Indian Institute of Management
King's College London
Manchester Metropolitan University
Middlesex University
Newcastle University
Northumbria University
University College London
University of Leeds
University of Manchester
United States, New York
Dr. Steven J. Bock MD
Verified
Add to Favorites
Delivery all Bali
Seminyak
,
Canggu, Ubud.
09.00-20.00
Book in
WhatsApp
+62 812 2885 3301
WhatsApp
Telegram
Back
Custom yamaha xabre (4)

-- -- --

- Exercise
Reproduce every line of the listing above word for word, keeping the same order.

- Worked solution
Indian Institute of Management
King's College London
Manchester Metropolitan University
Middlesex University
Newcastle University
Northumbria University
University College London
University of Leeds
University of Manchester
United States, New York
Dr. Steven J. Bock MD
Verified
Add to Favorites
Delivery all Bali
Seminyak
,
Canggu, Ubud.
09.00-20.00
Book in
WhatsApp
+62 812 2885 3301
WhatsApp
Telegram
Back
Custom yamaha xabre (4)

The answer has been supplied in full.